Work instruction: Please give again, word for word, the line that contains "Page size: 2576x1449." and every line after it to the end of the data, with no other lines.

Data for this task:
········

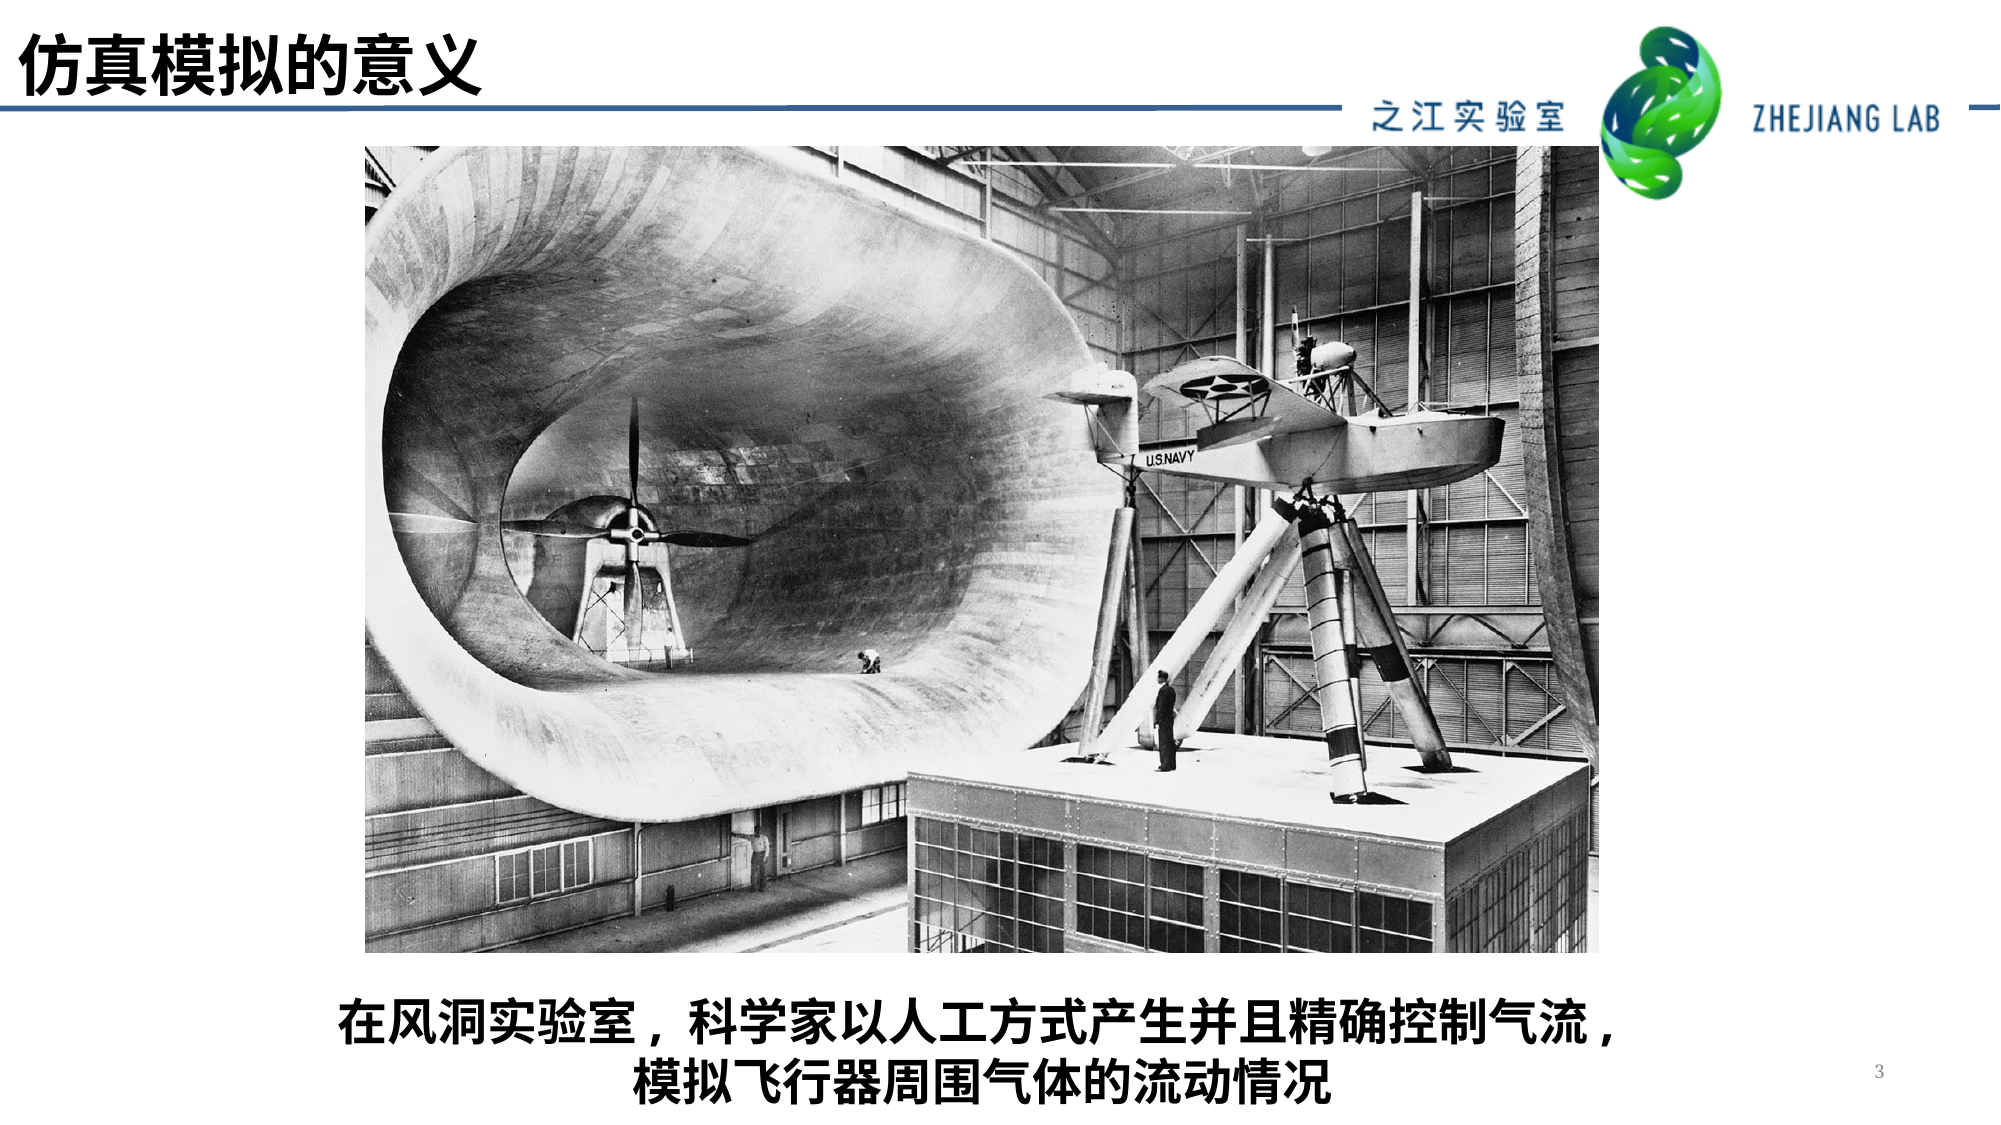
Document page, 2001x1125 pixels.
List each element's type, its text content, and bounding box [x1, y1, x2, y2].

text_box 仿真模拟的意义 [2, 0, 1754, 116]
slide_number 3 [1816, 1042, 1900, 1103]
picture [365, 22, 1969, 953]
text_box 在风洞实验室, 科学家以人工方式产生并且精确控制气流, 模拟飞行器周围气体的流动情况 [149, 982, 1816, 1118]
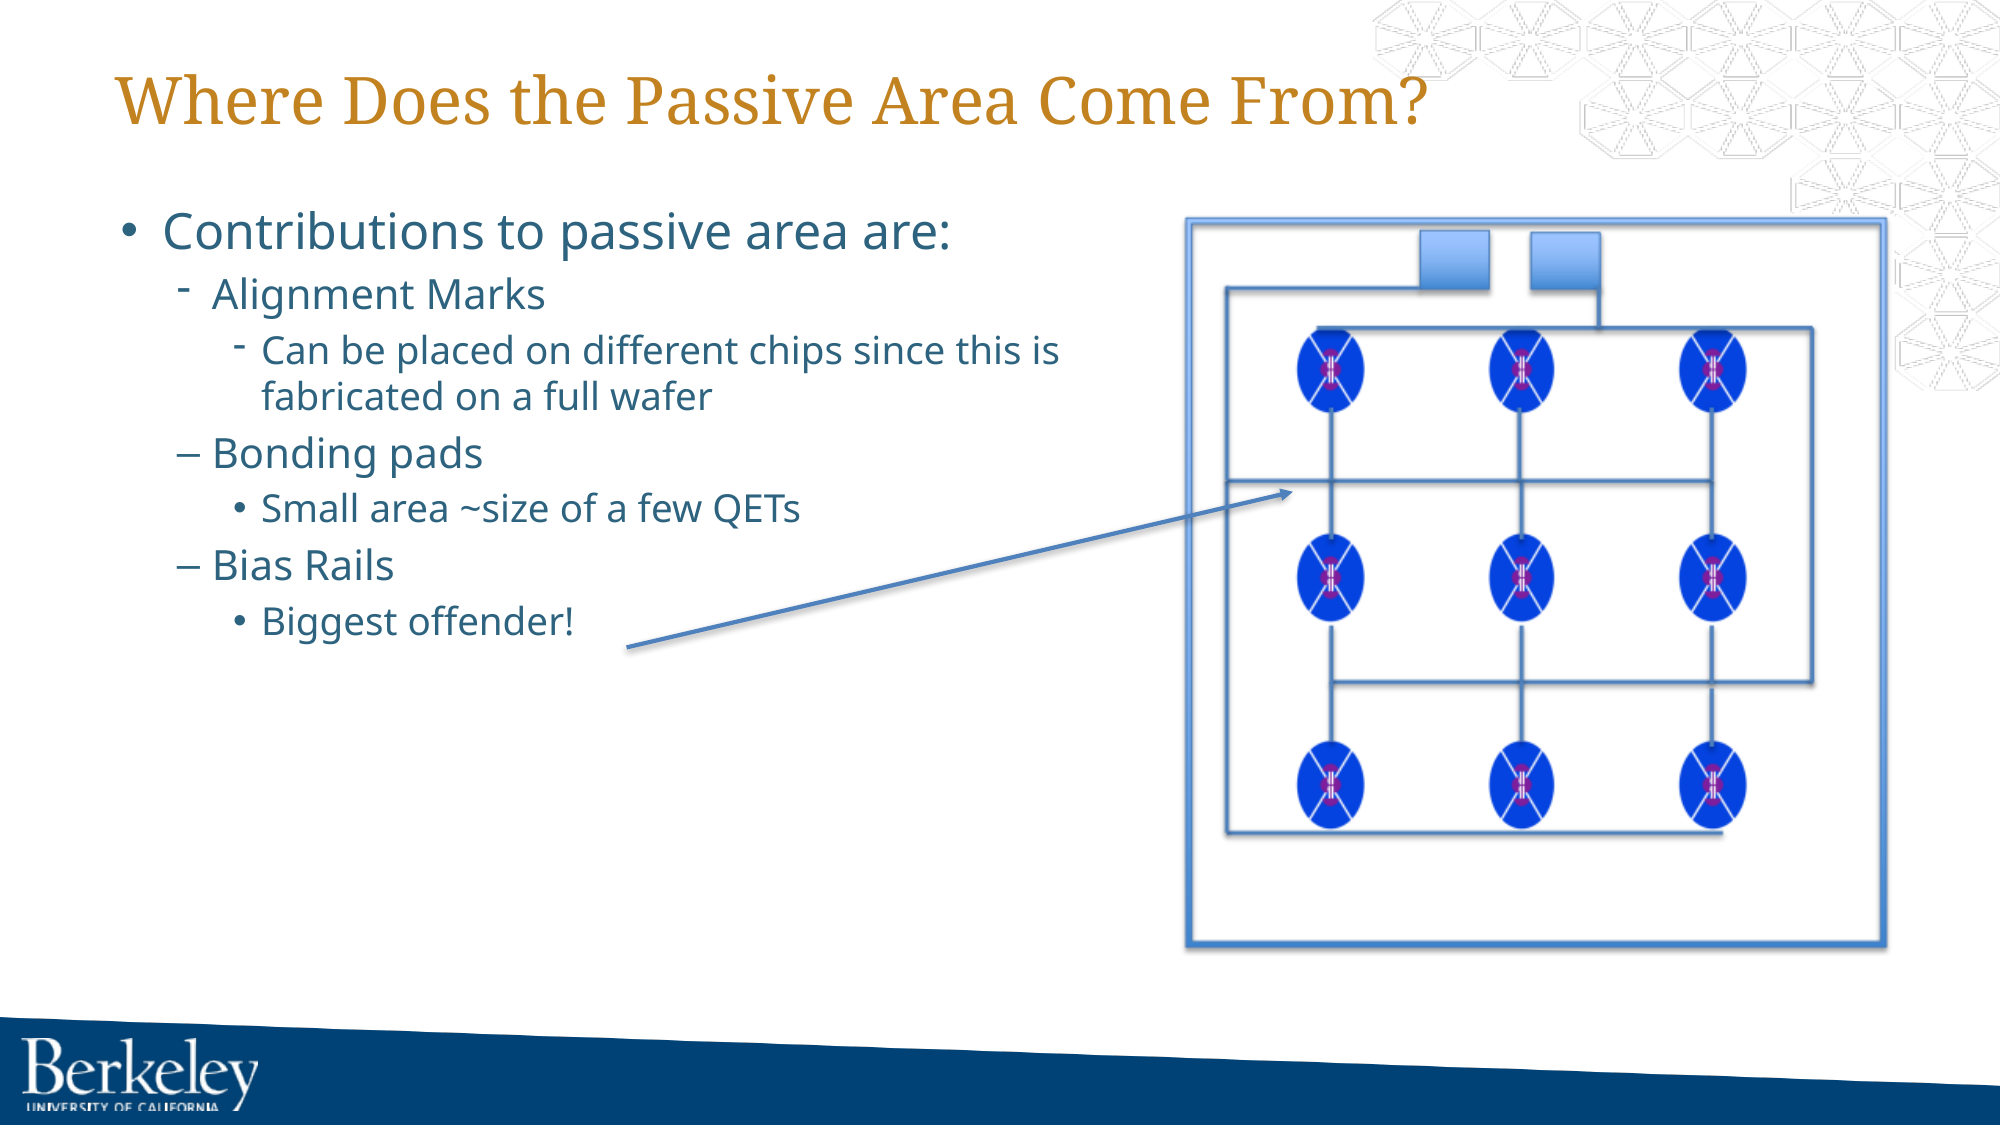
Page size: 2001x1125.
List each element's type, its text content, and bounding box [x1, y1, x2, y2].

picture [1177, 213, 1895, 956]
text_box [626, 491, 1294, 648]
list Contributions to passive area are: Alignment Marks Can be placed on different chips since this is fabricated on a full wafer Bonding pads Small area ~size of a few QETs Bias Rails Biggest offender! [105, 192, 1102, 913]
title Where Does the Passive Area Come From? [99, 3, 1799, 193]
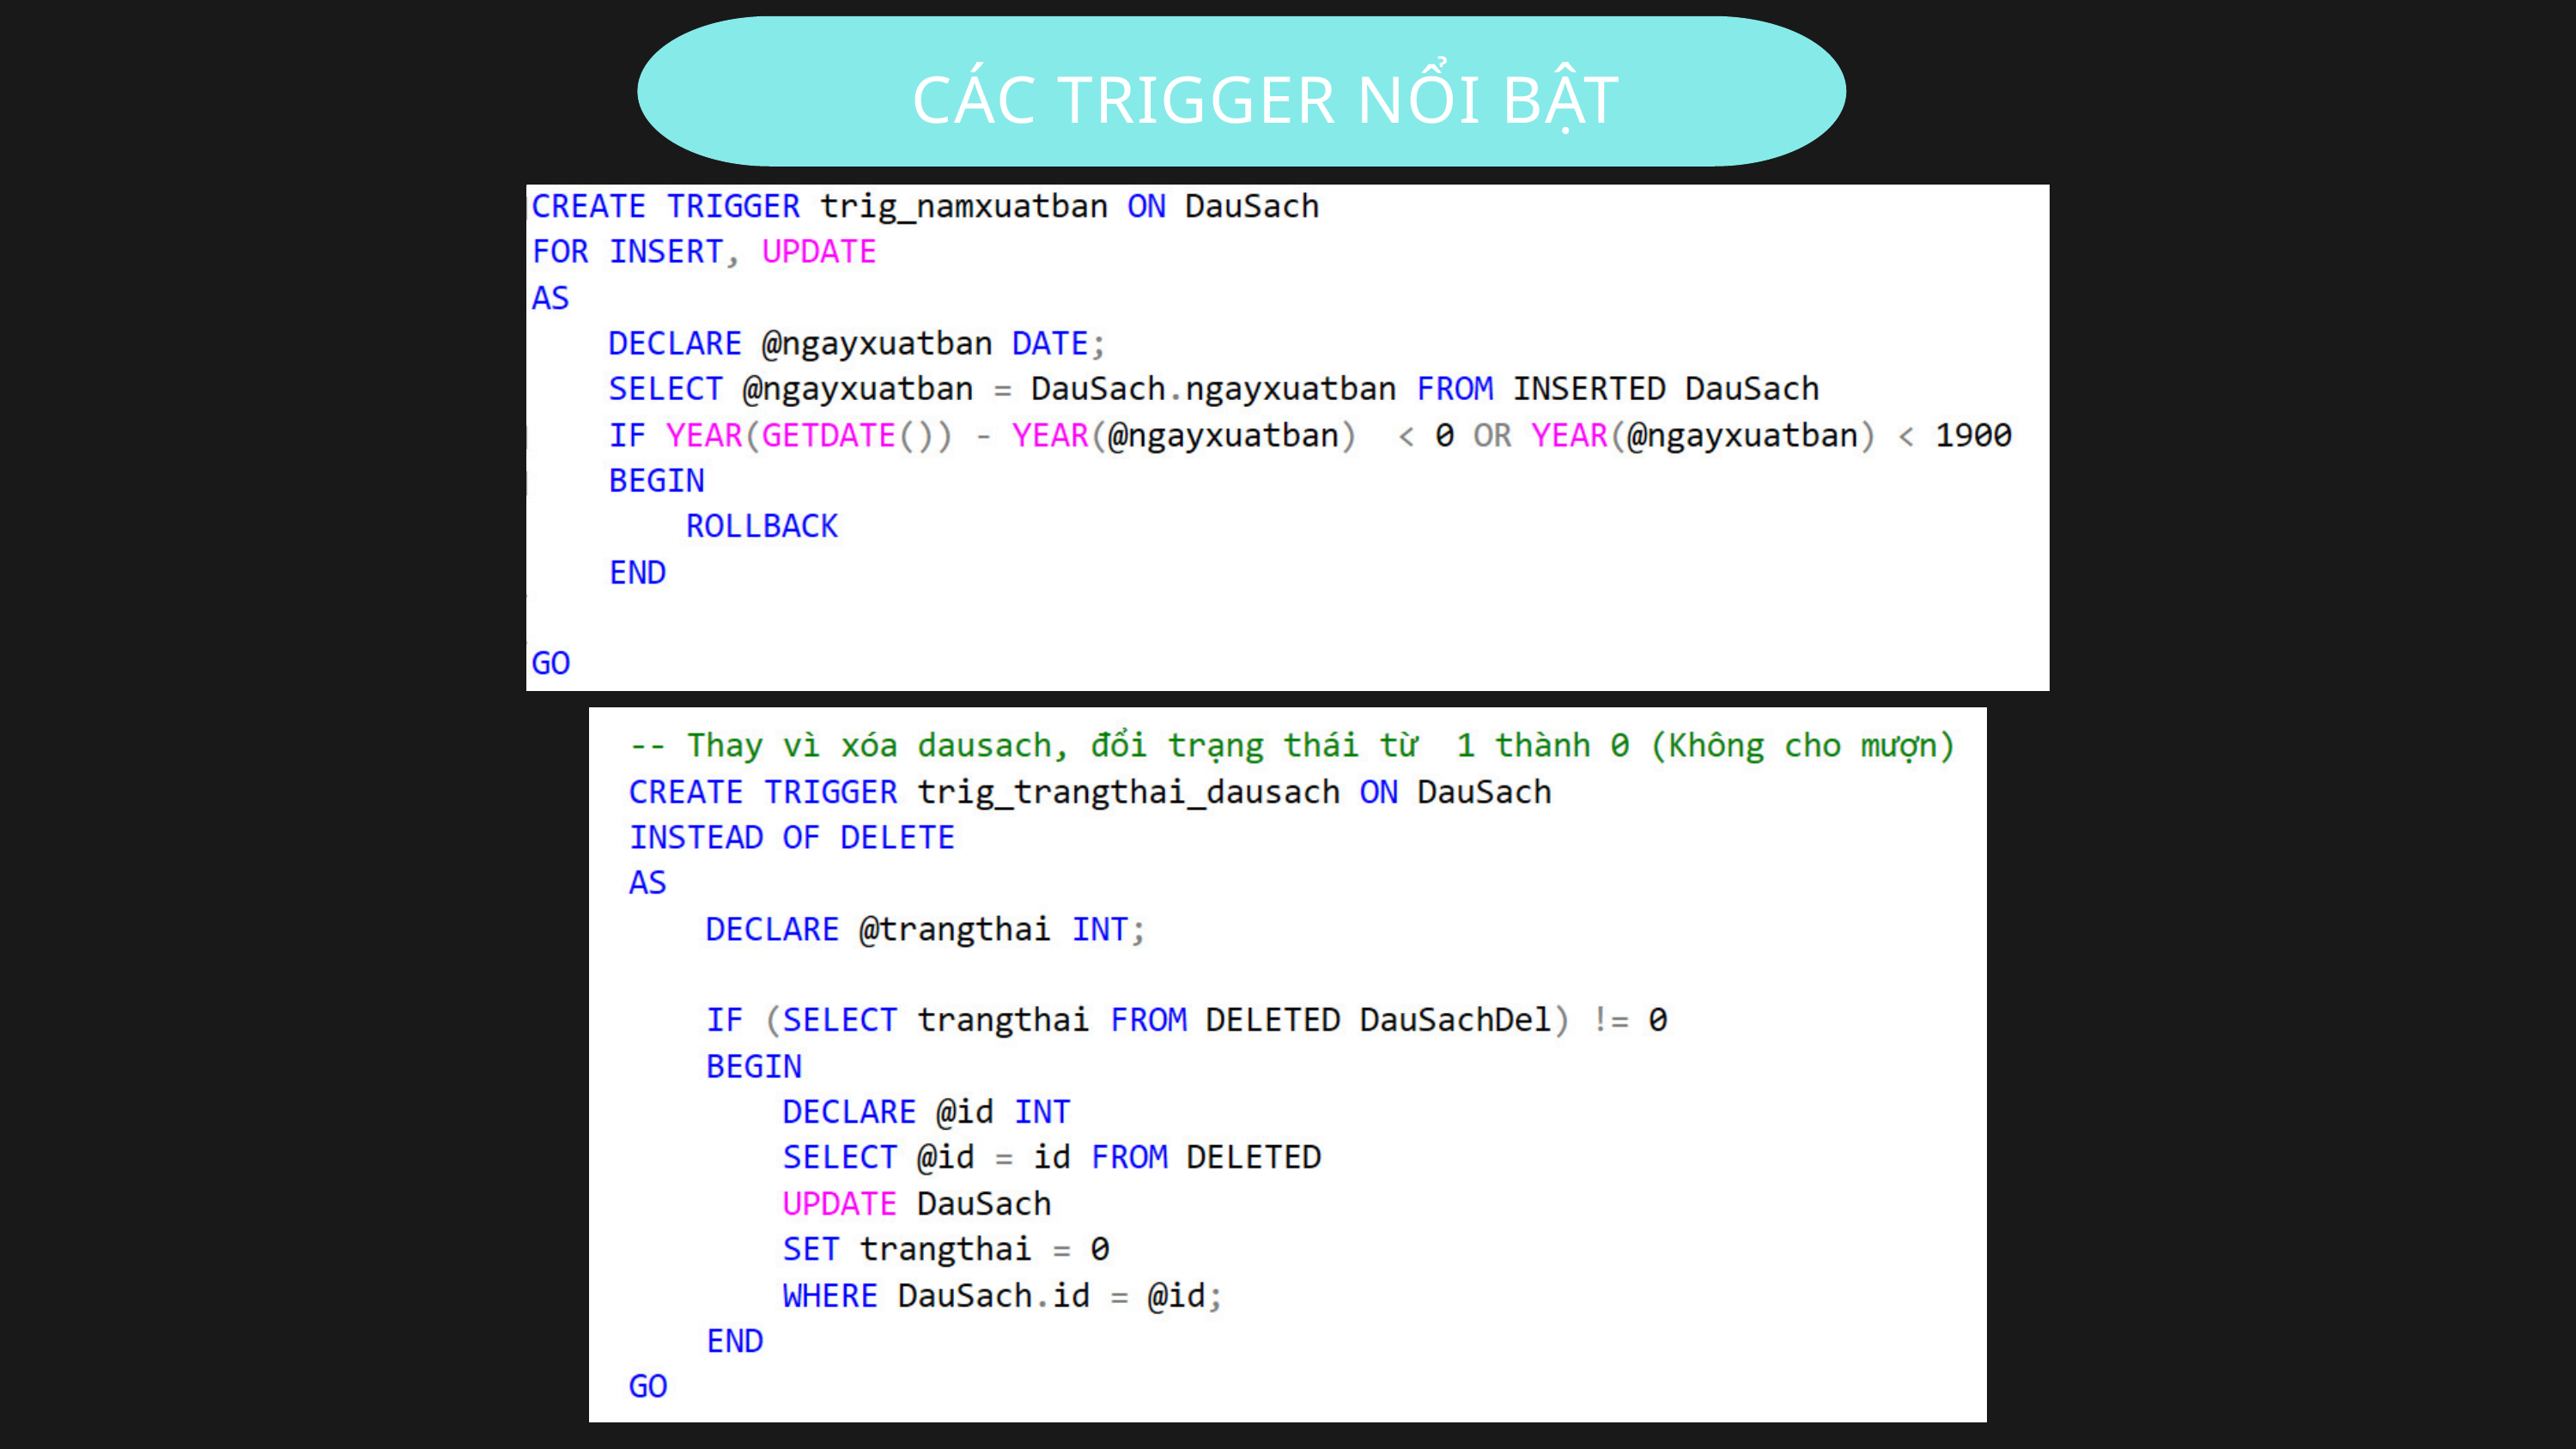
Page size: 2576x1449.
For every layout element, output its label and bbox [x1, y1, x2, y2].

picture [526, 185, 2050, 691]
text_box [637, 15, 1847, 167]
picture [589, 707, 1987, 1422]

········

Task response:
Page size: 2576x1449.
For every layout element, output its label and bbox [x1, y1, x2, y2].

picture [526, 185, 2050, 691]
text_box [637, 15, 1847, 167]
picture [589, 707, 1987, 1422]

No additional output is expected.